Note that this will likely happen once to a random container (i.e. it's not always the same one). The crun version I use is: crun-0.21-4.module_el9+99+07a5c500.x86_64 [root@undercloud-0 ~]# crun --version crun version 0.21 commit: c4c3cdf2ce408ed44a9e027c618473e6485c635b spec: 1.0.0 +SYSTEMD +SELINUX +APPARMOR +CAP +SECCOMP +EBPF +YAJL

If I switch the runtime engine to runc, I never hit this issue, so I am assuming this is crun specific.
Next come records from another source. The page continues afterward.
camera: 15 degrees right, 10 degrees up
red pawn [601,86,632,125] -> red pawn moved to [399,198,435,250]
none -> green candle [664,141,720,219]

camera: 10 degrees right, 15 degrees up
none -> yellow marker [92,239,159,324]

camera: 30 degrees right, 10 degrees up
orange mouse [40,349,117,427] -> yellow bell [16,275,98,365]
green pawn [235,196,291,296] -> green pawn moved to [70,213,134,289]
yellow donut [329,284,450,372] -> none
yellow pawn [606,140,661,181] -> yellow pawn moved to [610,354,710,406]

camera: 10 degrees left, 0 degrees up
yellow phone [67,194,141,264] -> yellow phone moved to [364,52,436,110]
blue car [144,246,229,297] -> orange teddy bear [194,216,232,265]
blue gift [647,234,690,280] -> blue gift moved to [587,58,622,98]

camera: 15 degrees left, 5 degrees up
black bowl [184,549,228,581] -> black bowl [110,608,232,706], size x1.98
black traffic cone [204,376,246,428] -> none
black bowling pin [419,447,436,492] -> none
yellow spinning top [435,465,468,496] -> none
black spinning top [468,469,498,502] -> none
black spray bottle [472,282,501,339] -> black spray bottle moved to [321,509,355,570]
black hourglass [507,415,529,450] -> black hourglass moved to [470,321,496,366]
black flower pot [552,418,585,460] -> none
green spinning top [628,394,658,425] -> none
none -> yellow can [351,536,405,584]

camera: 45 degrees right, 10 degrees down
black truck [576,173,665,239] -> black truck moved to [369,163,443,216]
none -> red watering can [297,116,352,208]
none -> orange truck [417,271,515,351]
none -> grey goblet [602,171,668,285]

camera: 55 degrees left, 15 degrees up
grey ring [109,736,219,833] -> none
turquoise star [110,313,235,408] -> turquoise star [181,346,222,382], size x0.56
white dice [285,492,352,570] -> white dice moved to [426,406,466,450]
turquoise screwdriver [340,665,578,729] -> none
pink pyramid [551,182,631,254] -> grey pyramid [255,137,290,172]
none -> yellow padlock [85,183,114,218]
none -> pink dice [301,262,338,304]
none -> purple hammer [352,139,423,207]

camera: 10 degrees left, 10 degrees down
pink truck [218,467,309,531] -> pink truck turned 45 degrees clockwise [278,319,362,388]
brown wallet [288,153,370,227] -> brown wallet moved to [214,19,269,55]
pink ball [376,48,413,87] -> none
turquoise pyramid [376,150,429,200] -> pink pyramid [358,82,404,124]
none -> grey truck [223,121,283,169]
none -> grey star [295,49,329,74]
I also patched my deployment to run all podman commands with --syslog --log-level debug, but so far I have been unable to reproduce it with that extra debug level, which, I suspect, sort of implies that it changes the timing and avoids the race altogether.

In the next days I'll try to come up with a more self-contained reproducer.

If you have any tips/thoughts in the meantime, do let me know ;)

giuseppe commented 3 years ago

Thanks for opening the issue. It looks like openat2 can fail with EAGAIN:

EAGAIN how.resolve contains either RESOLVE_IN_ROOT or RESOLVE_BENEATH, and the kernel could not ensure that a
              ".." component didn't escape (due to a race condition or potential attack).  The caller may choose  to
              retry the openat2() call.

I think we need something like:

$ git diff
diff --git a/src/libcrun/utils.c b/src/libcrun/utils.c
index e5db288..94d99d4 100644
--- a/src/libcrun/utils.c
+++ b/src/libcrun/utils.c
@@ -348,7 +348,7 @@ safe_openat (int dirfd, const char *rootfs, size_t rootfs_len, const char *path,

   if (openat2_supported)
     {
-      ret = syscall_openat2 (dirfd, path, flags, mode, RESOLVE_IN_ROOT);
+      ret = TEMP_FAILURE_RETRY (syscall_openat2 (dirfd, path, flags, mode, RESOLVE_IN_ROOT));
       if (ret < 0)
         {
           if (errno == ENOSYS)
giuseppe commented 3 years ago

opened a PR: https://github.com/containers/crun/pull/726